[Start of Attachment]

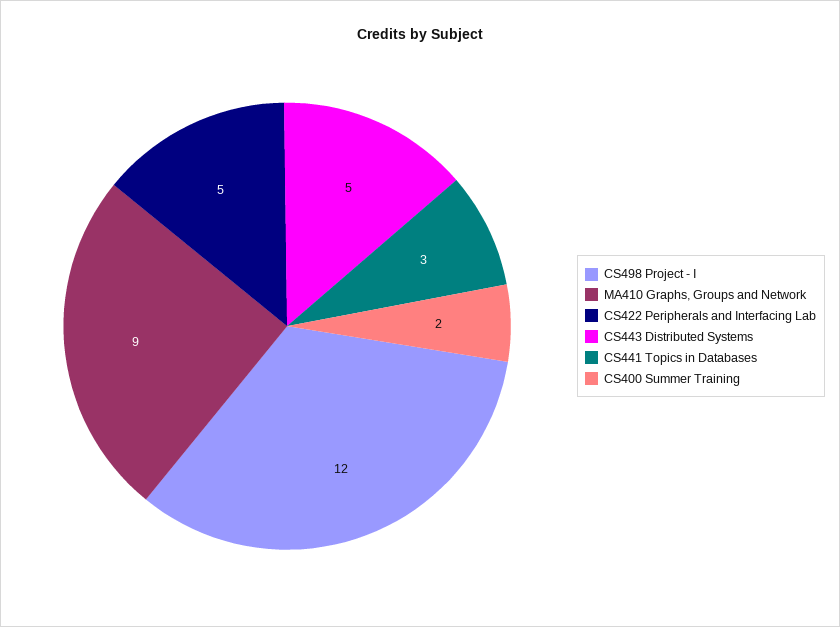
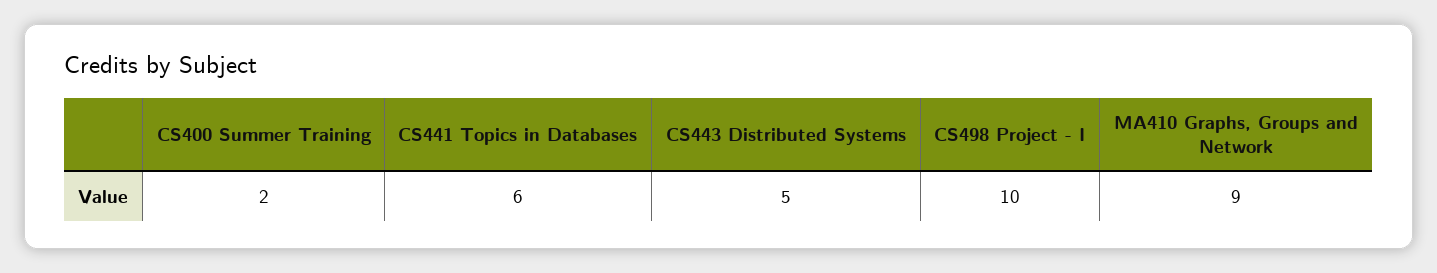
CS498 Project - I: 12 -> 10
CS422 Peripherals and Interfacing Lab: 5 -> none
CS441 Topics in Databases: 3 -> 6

[End of Attachment]
[Start of Attachment]

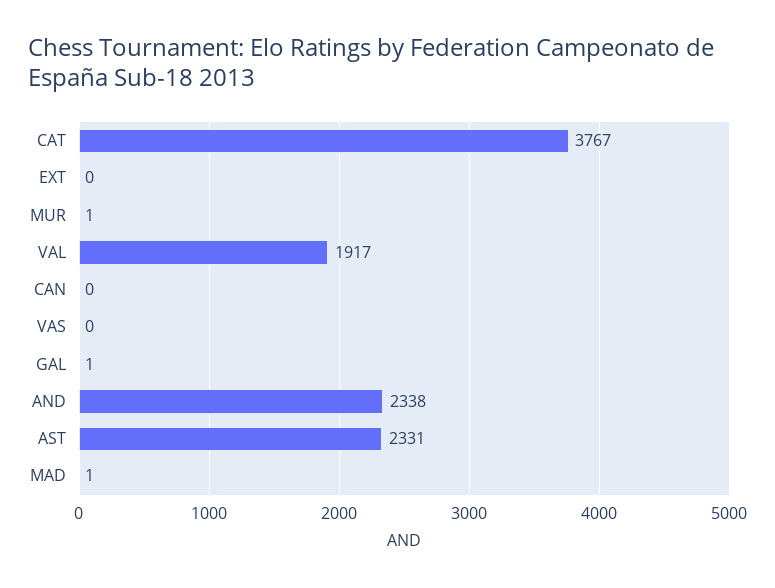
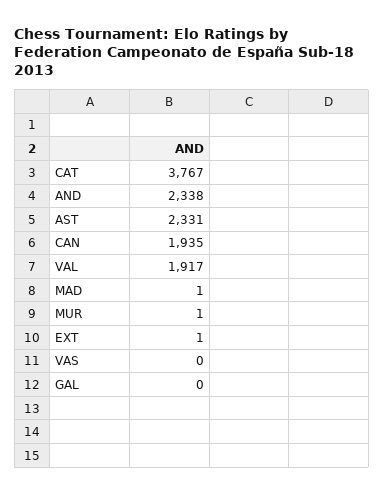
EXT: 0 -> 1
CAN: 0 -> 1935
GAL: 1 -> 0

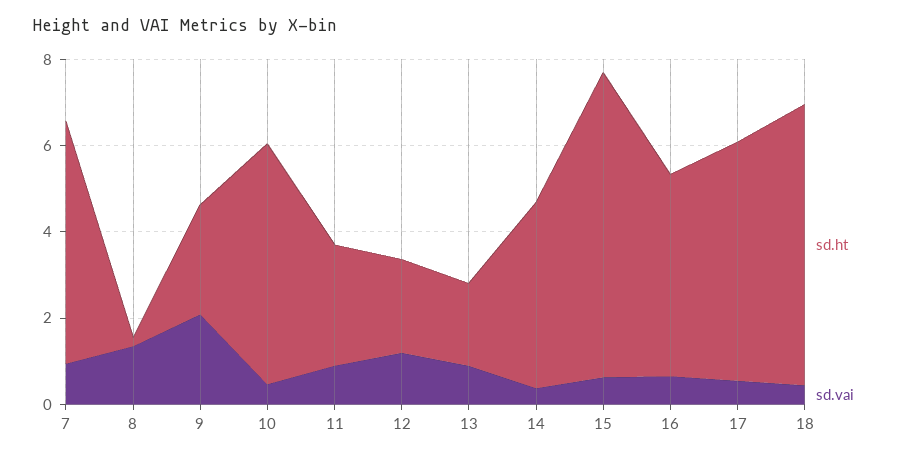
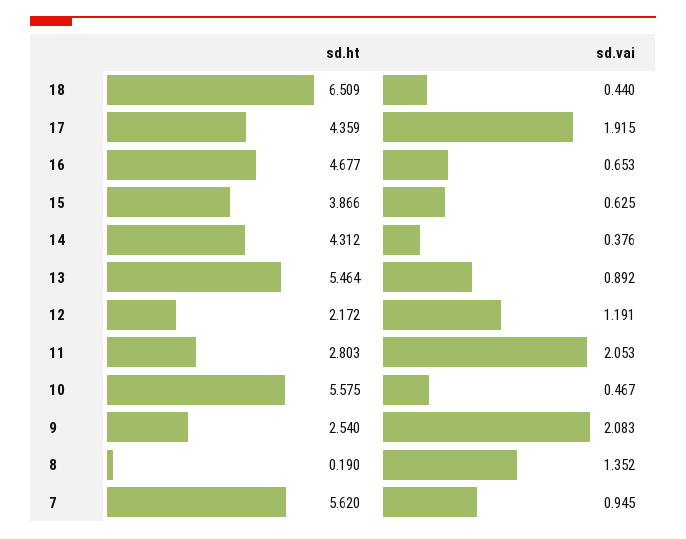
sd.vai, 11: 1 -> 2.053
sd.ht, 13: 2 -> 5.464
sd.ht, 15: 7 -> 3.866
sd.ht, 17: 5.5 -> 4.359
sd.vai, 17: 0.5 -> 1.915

[End of Attachment]

* _TASK TO COMPLETE_: Only the lines starting at the one with "EXT: 0 -> 1" and ending at the one with "sd.vai, 17: 0.5 -> 1.915" should be printed, each exactly as it appears in the material above; the pictures are to be omitted.

* _ANSWER TO THE EXERCISE_:
EXT: 0 -> 1
CAN: 0 -> 1935
GAL: 1 -> 0

sd.vai, 11: 1 -> 2.053
sd.ht, 13: 2 -> 5.464
sd.ht, 15: 7 -> 3.866
sd.ht, 17: 5.5 -> 4.359
sd.vai, 17: 0.5 -> 1.915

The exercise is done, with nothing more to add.